If a line in the records below holds the word "controller", copy it.

START RECORDS SHOWN

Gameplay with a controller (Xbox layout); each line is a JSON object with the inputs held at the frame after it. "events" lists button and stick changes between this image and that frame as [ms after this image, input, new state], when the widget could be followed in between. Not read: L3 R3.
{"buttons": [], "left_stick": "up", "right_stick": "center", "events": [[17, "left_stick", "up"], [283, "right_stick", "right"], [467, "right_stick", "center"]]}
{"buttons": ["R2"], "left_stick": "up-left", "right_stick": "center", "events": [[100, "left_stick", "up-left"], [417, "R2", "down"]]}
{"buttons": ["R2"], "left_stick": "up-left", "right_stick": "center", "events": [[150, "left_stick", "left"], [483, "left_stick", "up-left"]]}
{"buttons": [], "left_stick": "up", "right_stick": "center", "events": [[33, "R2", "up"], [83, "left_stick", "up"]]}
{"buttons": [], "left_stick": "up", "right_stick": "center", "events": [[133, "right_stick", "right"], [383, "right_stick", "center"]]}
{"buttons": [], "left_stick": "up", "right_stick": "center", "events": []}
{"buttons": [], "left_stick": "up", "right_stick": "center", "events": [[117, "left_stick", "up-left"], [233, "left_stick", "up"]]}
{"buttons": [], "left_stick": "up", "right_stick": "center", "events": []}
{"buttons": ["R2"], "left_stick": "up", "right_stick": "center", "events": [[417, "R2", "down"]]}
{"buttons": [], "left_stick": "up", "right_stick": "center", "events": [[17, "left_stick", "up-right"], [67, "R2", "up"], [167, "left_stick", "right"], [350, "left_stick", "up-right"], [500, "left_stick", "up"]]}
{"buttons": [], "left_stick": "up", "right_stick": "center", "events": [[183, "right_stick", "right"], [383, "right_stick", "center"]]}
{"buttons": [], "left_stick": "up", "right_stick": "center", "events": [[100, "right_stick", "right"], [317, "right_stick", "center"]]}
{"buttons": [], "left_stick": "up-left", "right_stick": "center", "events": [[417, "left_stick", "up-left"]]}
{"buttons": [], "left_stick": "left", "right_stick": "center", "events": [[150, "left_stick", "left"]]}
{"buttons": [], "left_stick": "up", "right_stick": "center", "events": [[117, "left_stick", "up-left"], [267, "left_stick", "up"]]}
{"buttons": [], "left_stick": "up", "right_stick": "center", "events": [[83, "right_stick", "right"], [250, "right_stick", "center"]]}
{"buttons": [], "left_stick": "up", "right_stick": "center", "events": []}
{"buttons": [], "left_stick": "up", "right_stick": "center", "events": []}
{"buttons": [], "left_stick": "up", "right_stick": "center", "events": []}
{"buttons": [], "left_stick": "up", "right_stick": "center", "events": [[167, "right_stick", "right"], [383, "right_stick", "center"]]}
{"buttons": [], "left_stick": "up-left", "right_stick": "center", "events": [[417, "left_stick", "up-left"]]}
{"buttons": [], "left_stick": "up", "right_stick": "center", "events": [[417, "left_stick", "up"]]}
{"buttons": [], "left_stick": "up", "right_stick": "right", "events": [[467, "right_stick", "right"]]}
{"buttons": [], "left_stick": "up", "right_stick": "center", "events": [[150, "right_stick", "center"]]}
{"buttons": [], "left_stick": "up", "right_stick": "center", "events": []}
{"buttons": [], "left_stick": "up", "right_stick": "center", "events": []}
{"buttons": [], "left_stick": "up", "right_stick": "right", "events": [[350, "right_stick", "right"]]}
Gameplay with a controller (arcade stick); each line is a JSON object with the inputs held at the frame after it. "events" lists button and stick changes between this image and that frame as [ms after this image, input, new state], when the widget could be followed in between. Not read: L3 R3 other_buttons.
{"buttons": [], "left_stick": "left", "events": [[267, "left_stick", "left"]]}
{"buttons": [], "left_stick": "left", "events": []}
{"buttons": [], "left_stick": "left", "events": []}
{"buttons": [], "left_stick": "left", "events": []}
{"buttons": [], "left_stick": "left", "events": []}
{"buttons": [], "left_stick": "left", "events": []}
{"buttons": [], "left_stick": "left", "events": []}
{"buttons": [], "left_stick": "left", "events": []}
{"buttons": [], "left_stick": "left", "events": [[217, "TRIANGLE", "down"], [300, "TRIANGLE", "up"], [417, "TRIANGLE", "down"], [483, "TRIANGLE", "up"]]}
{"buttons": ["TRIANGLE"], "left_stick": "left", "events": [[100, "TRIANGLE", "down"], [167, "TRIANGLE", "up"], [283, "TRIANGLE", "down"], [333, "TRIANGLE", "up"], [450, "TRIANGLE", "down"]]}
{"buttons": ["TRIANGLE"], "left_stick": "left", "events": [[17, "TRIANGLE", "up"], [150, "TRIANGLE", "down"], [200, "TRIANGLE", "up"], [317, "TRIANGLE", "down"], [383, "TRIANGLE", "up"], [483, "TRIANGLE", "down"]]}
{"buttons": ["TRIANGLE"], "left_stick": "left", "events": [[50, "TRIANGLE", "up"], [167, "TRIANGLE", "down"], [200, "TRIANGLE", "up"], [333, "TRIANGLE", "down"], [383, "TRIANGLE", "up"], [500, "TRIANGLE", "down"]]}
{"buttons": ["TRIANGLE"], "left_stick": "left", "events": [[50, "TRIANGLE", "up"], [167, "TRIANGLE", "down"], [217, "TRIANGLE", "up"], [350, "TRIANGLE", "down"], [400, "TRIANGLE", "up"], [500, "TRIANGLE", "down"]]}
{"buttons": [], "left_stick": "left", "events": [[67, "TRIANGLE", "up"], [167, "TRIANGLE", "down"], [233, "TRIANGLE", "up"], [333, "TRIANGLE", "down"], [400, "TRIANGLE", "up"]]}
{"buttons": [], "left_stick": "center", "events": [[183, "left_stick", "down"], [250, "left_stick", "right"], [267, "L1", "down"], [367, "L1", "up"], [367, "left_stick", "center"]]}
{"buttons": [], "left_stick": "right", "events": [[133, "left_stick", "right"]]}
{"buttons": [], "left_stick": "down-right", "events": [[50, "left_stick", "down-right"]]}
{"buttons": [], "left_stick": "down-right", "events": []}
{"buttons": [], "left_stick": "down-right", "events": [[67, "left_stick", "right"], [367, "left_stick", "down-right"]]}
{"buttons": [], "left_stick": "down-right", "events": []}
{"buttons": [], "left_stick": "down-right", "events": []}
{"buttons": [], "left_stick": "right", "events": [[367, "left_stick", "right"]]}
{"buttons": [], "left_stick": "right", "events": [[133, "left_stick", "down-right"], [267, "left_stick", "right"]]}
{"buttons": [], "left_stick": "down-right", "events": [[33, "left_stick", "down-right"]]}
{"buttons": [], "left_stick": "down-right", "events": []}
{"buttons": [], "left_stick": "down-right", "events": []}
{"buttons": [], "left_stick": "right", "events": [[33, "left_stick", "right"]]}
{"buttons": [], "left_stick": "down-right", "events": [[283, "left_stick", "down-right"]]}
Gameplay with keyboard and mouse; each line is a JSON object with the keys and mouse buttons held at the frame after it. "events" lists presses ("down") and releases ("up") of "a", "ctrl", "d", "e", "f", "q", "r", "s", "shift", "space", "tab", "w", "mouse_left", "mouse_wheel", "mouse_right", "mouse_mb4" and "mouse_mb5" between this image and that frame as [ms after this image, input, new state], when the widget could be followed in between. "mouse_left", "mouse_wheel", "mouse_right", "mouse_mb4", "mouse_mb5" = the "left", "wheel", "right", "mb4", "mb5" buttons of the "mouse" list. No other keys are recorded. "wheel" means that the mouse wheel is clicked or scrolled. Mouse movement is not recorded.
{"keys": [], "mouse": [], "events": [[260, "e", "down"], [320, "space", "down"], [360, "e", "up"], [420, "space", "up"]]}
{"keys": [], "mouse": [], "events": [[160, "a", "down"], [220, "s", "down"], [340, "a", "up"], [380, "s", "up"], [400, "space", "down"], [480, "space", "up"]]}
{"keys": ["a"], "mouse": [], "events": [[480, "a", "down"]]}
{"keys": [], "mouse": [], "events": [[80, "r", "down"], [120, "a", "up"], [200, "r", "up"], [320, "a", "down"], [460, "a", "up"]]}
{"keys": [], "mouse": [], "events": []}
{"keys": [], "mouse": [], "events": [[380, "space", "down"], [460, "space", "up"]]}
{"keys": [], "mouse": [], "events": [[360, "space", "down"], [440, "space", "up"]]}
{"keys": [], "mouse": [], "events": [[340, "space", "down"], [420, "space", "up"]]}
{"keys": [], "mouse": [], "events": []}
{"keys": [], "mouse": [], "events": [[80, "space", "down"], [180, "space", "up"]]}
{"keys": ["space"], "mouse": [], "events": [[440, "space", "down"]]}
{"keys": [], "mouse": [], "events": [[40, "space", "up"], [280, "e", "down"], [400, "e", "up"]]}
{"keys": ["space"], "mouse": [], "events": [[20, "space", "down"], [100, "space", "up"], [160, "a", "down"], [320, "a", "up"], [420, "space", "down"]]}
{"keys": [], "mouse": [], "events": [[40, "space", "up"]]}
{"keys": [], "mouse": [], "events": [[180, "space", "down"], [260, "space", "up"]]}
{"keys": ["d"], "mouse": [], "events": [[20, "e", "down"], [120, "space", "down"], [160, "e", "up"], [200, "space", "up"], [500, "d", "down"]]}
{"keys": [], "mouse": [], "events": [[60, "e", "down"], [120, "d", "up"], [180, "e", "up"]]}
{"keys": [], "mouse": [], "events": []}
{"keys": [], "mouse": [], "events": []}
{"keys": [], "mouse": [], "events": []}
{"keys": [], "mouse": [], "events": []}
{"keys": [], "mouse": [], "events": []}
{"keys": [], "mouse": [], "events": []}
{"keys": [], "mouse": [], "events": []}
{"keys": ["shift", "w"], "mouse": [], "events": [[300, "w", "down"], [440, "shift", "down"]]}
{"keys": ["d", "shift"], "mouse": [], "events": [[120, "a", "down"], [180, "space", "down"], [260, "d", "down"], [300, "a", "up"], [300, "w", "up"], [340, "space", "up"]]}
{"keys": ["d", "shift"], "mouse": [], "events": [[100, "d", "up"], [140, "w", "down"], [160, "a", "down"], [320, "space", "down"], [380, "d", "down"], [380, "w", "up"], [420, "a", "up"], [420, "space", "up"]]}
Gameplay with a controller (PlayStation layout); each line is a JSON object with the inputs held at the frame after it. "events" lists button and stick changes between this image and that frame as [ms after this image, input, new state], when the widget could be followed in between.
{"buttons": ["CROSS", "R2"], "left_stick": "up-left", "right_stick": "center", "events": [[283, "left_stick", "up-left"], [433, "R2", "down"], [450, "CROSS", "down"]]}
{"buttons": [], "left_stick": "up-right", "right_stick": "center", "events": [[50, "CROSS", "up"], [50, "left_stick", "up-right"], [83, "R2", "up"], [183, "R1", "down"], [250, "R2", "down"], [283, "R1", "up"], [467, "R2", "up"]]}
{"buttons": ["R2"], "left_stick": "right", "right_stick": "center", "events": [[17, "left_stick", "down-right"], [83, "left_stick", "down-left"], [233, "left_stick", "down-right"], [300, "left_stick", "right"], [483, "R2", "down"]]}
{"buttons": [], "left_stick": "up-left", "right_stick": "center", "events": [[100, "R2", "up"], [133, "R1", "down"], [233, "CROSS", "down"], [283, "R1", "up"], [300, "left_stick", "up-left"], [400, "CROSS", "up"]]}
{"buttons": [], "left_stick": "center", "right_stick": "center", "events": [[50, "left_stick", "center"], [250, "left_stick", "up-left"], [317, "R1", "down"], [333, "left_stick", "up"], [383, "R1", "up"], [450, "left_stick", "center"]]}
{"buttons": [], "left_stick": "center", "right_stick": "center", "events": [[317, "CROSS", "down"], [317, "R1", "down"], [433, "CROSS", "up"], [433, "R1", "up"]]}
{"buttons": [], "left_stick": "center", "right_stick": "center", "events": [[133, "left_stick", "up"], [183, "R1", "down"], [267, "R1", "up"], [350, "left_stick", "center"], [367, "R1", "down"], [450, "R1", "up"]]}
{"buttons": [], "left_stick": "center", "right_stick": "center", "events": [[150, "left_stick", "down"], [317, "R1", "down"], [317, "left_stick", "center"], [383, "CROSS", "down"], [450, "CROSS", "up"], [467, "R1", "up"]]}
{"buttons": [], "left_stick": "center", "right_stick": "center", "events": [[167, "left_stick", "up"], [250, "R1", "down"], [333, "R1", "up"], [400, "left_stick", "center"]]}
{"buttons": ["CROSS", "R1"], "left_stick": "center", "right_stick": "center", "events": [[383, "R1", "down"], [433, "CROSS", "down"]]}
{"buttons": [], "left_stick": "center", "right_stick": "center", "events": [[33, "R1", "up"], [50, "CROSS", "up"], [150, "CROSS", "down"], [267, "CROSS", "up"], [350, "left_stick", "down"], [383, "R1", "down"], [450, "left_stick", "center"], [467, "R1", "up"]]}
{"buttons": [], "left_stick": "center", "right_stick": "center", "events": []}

END RECORDS SHOWN

TASK RESULT.
Gameplay with a controller (Xbox layout); each line is a JSON object with the inputs held at the frame after it. "events" lists button and stick changes between this image and that frame as [ms after this image, input, new state], when the widget could be followed in between. Not read: L3 R3.
Gameplay with a controller (arcade stick); each line is a JSON object with the inputs held at the frame after it. "events" lists button and stick changes between this image and that frame as [ms after this image, input, new state], when the widget could be followed in between. Not read: L3 R3 other_buttons.
Gameplay with a controller (PlayStation layout); each line is a JSON object with the inputs held at the frame after it. "events" lists button and stick changes between this image and that frame as [ms after this image, input, new state], when the widget could be followed in between.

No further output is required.